Reminds me of back in the day, when rich men would ride around in Zeppelins, dropping coins on people ... so we tied an onion to our belt which was the style at the time ... nickels had bumblebees on them ... "give me five bees for a quarter" .... it was kinda quiet until Superman challenged FDR to a race around the world.

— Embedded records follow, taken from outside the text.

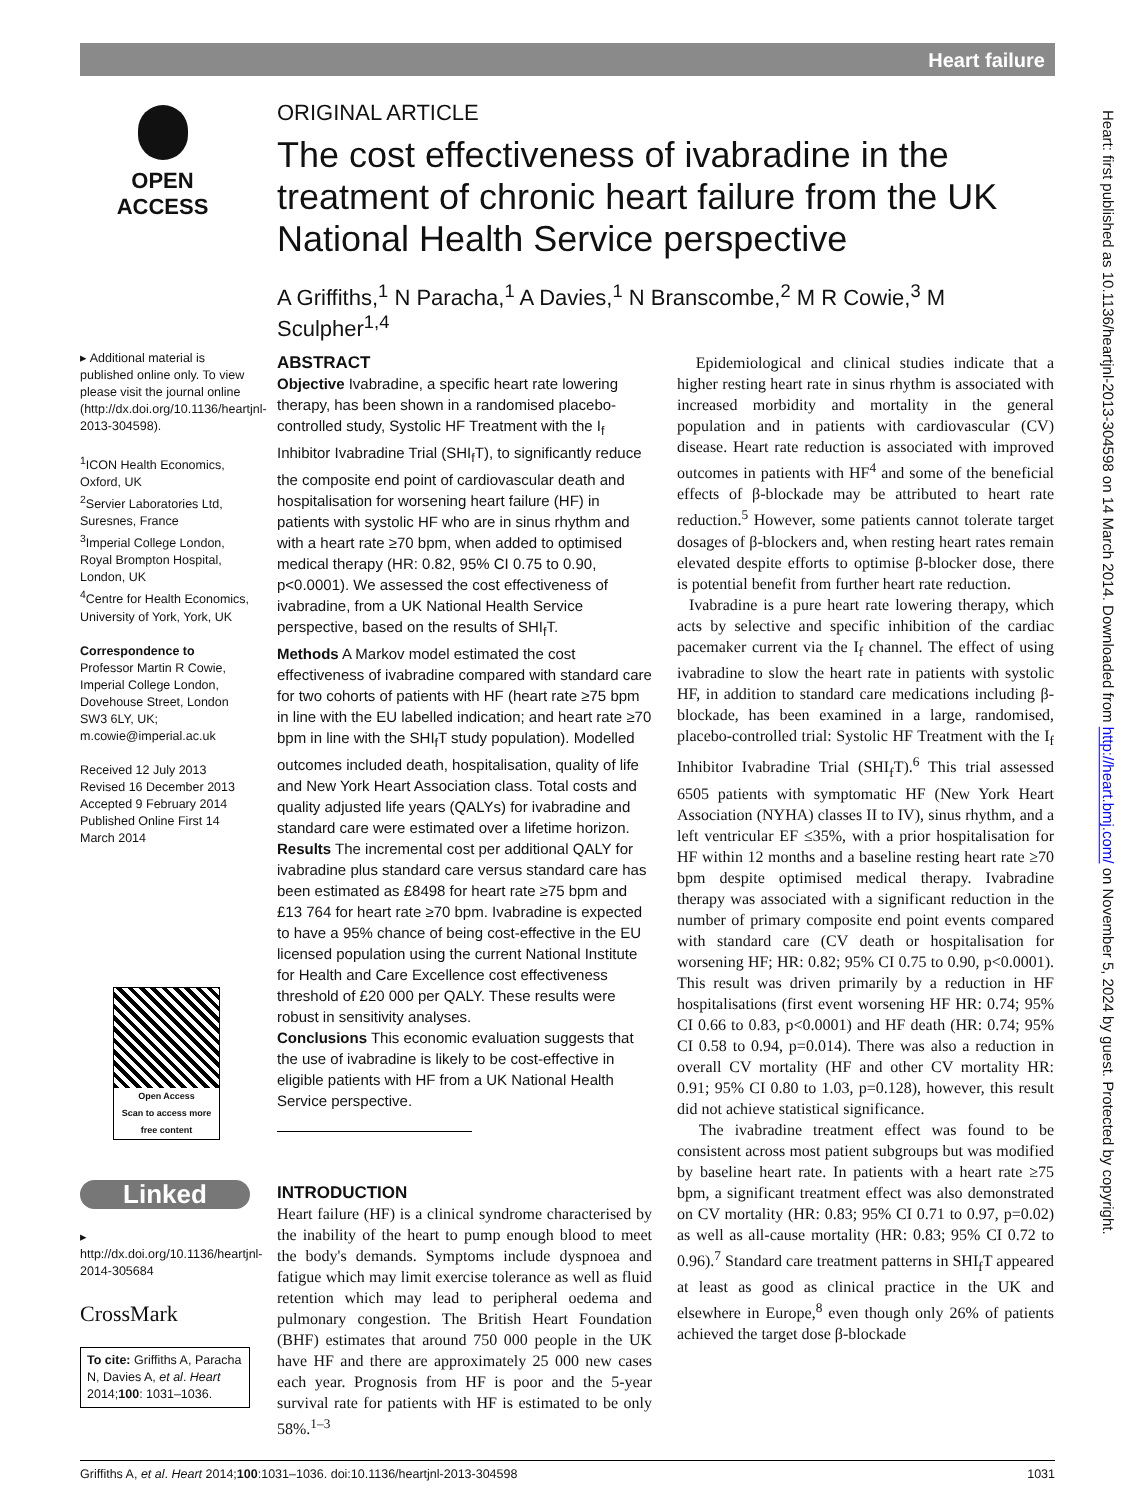Heart failure
OPEN ACCESS
ORIGINAL ARTICLE
The cost effectiveness of ivabradine in the treatment of chronic heart failure from the UK National Health Service perspective
A Griffiths,<sup>1</sup> N Paracha,<sup>1</sup> A Davies,<sup>1</sup> N Branscombe,<sup>2</sup> M R Cowie,<sup>3</sup> M Sculpher<sup>1,4</sup>
▸ Additional material is published online only. To view please visit the journal online (http://dx.doi.org/10.1136/heartjnl-2013-304598).
<sup>1</sup> ICON Health Economics, Oxford, UK
<sup>2</sup> Servier Laboratories Ltd, Suresnes, France
<sup>3</sup> Imperial College London, Royal Brompton Hospital, London, UK
<sup>4</sup> Centre for Health Economics, University of York, York, UK
Correspondence to
Professor Martin R Cowie, Imperial College London, Dovehouse Street, London SW3 6LY, UK; m.cowie@imperial.ac.uk
Received 12 July 2013
Revised 16 December 2013
Accepted 9 February 2014
Published Online First 14 March 2014
Open Access
Scan to access more free content
Linked
▸ http://dx.doi.org/10.1136/heartjnl-2014-305684
CrossMark
To cite: Griffiths A, Paracha N, Davies A, et al. Heart 2014;100: 1031–1036.
ABSTRACT
Objective Ivabradine, a specific heart rate lowering therapy, has been shown in a randomised placebo-controlled study, Systolic HF Treatment with the I<sub>f</sub> Inhibitor Ivabradine Trial (SHI<sub>f</sub>T), to significantly reduce the composite end point of cardiovascular death and hospitalisation for worsening heart failure (HF) in patients with systolic HF who are in sinus rhythm and with a heart rate ≥70 bpm, when added to optimised medical therapy (HR: 0.82, 95% CI 0.75 to 0.90, p<0.0001). We assessed the cost effectiveness of ivabradine, from a UK National Health Service perspective, based on the results of SHI<sub>f</sub>T.
Methods A Markov model estimated the cost effectiveness of ivabradine compared with standard care for two cohorts of patients with HF (heart rate ≥75 bpm in line with the EU labelled indication; and heart rate ≥70 bpm in line with the SHI<sub>f</sub>T study population). Modelled outcomes included death, hospitalisation, quality of life and New York Heart Association class. Total costs and quality adjusted life years (QALYs) for ivabradine and standard care were estimated over a lifetime horizon.
Results The incremental cost per additional QALY for ivabradine plus standard care versus standard care has been estimated as £8498 for heart rate ≥75 bpm and £13 764 for heart rate ≥70 bpm. Ivabradine is expected to have a 95% chance of being cost-effective in the EU licensed population using the current National Institute for Health and Care Excellence cost effectiveness threshold of £20 000 per QALY. These results were robust in sensitivity analyses.
Conclusions This economic evaluation suggests that the use of ivabradine is likely to be cost-effective in eligible patients with HF from a UK National Health Service perspective.
INTRODUCTION
Heart failure (HF) is a clinical syndrome characterised by the inability of the heart to pump enough blood to meet the body's demands. Symptoms include dyspnoea and fatigue which may limit exercise tolerance as well as fluid retention which may lead to peripheral oedema and pulmonary congestion. The British Heart Foundation (BHF) estimates that around 750 000 people in the UK have HF and there are approximately 25 000 new cases each year. Prognosis from HF is poor and the 5-year survival rate for patients with HF is estimated to be only 58%.<sup>1–3</sup>
Epidemiological and clinical studies indicate that a higher resting heart rate in sinus rhythm is associated with increased morbidity and mortality in the general population and in patients with cardiovascular (CV) disease. Heart rate reduction is associated with improved outcomes in patients with HF<sup>4</sup> and some of the beneficial effects of β-blockade may be attributed to heart rate reduction.<sup>5</sup> However, some patients cannot tolerate target dosages of β-blockers and, when resting heart rates remain elevated despite efforts to optimise β-blocker dose, there is potential benefit from further heart rate reduction.
Ivabradine is a pure heart rate lowering therapy, which acts by selective and specific inhibition of the cardiac pacemaker current via the I<sub>f</sub> channel. The effect of using ivabradine to slow the heart rate in patients with systolic HF, in addition to standard care medications including β-blockade, has been examined in a large, randomised, placebo-controlled trial: Systolic HF Treatment with the I<sub>f</sub> Inhibitor Ivabradine Trial (SHI<sub>f</sub>T).<sup>6</sup> This trial assessed 6505 patients with symptomatic HF (New York Heart Association (NYHA) classes II to IV), sinus rhythm, and a left ventricular EF ≤35%, with a prior hospitalisation for HF within 12 months and a baseline resting heart rate ≥70 bpm despite optimised medical therapy. Ivabradine therapy was associated with a significant reduction in the number of primary composite end point events compared with standard care (CV death or hospitalisation for worsening HF; HR: 0.82; 95% CI 0.75 to 0.90, p<0.0001). This result was driven primarily by a reduction in HF hospitalisations (first event worsening HF HR: 0.74; 95% CI 0.66 to 0.83, p<0.0001) and HF death (HR: 0.74; 95% CI 0.58 to 0.94, p=0.014). There was also a reduction in overall CV mortality (HF and other CV mortality HR: 0.91; 95% CI 0.80 to 1.03, p=0.128), however, this result did not achieve statistical significance.
The ivabradine treatment effect was found to be consistent across most patient subgroups but was modified by baseline heart rate. In patients with a heart rate ≥75 bpm, a significant treatment effect was also demonstrated on CV mortality (HR: 0.83; 95% CI 0.71 to 0.97, p=0.02) as well as all-cause mortality (HR: 0.83; 95% CI 0.72 to 0.96).<sup>7</sup> Standard care treatment patterns in SHI<sub>f</sub>T appeared at least as good as clinical practice in the UK and elsewhere in Europe,<sup>8</sup> even though only 26% of patients achieved the target dose β-blockade
Griffiths A, et al. Heart 2014;100:1031–1036. doi:10.1136/heartjnl-2013-304598 1031
Heart: first published as 10.1136/heartjnl-2013-304598 on 14 March 2014. Downloaded from http://heart.bmj.com/ on November 5, 2024 by guest. Protected by copyright.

FDR beat him by a furlong ... Zavier Simpsons was hooking the ball high off the backboards and the look on the opposing benches when he would arc that ball high off the glass ... we called it glass then even though it was actually a laminate of glass and plastic and some type of clear glue ... Coach Beilein got ejected from a game ... he was mad as a wet hen ... good times...

 

Booted Blue in PA

March 5th, 2019 at 11:10 AM ^

It would be good for the boys to work a look off of Z's hook drive.   Maybe a slip pass to someone cutting the lane for a flush, while the big is committed to Z, hoping to knock the hook satellite out of orbit.

xgojim

March 5th, 2019 at 11:34 AM ^

Simpson's now-trademarked (no one else does it these days) and now nation-famous shot looks sort of like a hook shot but it isn't.  Hook shots are made by guys at least 6-5 tall and usually directly in front of or very near the basket, frequently through the basket without using the backboard.  He has invented a new shot that shorter guys can use away from the basket and at any angle, and always at an angle -- in fact, it must have an angle and use a corner of the backboard to qualify as a "Simpson shot."  So, let's come up with a new name for it -- a "Z shot" a "Z/X shot" or what? 

How does he do that, especially consistently???

JamieH

March 5th, 2019 at 11:57 AM ^

When I used to play rec basketball I regularly played against an older normal sized guy who had a running hook shot that he often banked in just like Simpson.  It was unguardable.  If he was hitting it, you couldn't stop it.  All you could do is try to push him farther away from the basket and make it harder to hit.   The guy was slower than crap and couldn't dribble past a tree, but if he was hitting his hook, there was very little you could do to stop him other than just prevent him from getting anywhere near the basket.  You can't get to the shot without fouling, and the guy was strong enough to usually bull his way into range. 

A2MIKE

March 5th, 2019 at 5:54 PM ^

Tom Izzo is Woody Hayes 40 years later.  And it is going to end in exactly the same fashion.  He is going to lose it 1 day and do something that forces MSU to fire him.

oldhackman

March 6th, 2019 at 1:42 PM ^

If I were the guy in charge of hiring for the Harlem Globetrotters, I'd be figuring out how the heck I could coax Z into joining them.  Think he could get to the point where he could make it from three point range consistently (knowing he had the shot unchallenged)?  I do.

Meadowlark Lemon made a career out of the half court hook.  And pulling down opponents' shorts, playing up how hard he was fouled, then a free throw with an elastic cord, but I digress.  It would be even better from a 5 ft. whatever guy.  There are worse jobs than playing the Washington Generals or Boston Shamrocks every night...just sayin'.